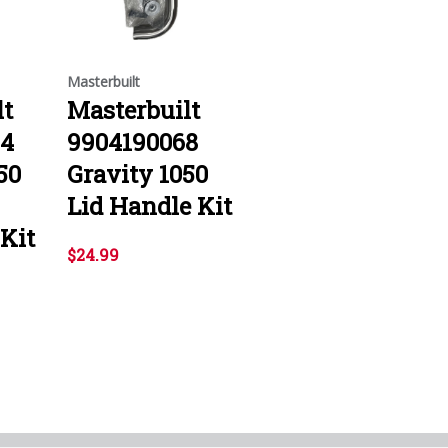
Masterbuilt
lt
Masterbuilt
04
9904190068
50
Gravity 1050
Lid Handle Kit
Kit
$24.99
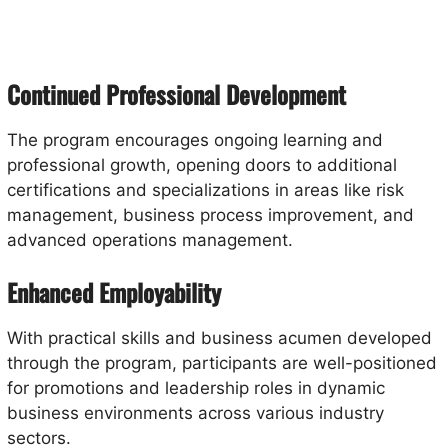
Continued Professional Development
The program encourages ongoing learning and
professional growth, opening doors to additional
certifications and specializations in areas like risk
management, business process improvement, and
advanced operations management.
Enhanced Employability
With practical skills and business acumen developed
through the program, participants are well-positioned
for promotions and leadership roles in dynamic
business environments across various industry
sectors.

YOUR GOAL.
Reproduce each line above exactly, but not a single picture.

YOUR SOLUTION.
Masterbuilt
lt
Masterbuilt
04
9904190068
50
Gravity 1050
Lid Handle Kit
Kit
$24.99
Continued Professional Development
The program encourages ongoing learning and
professional growth, opening doors to additional
certifications and specializations in areas like risk
management, business process improvement, and
advanced operations management.
Enhanced Employability
With practical skills and business acumen developed
through the program, participants are well-positioned
for promotions and leadership roles in dynamic
business environments across various industry
sectors.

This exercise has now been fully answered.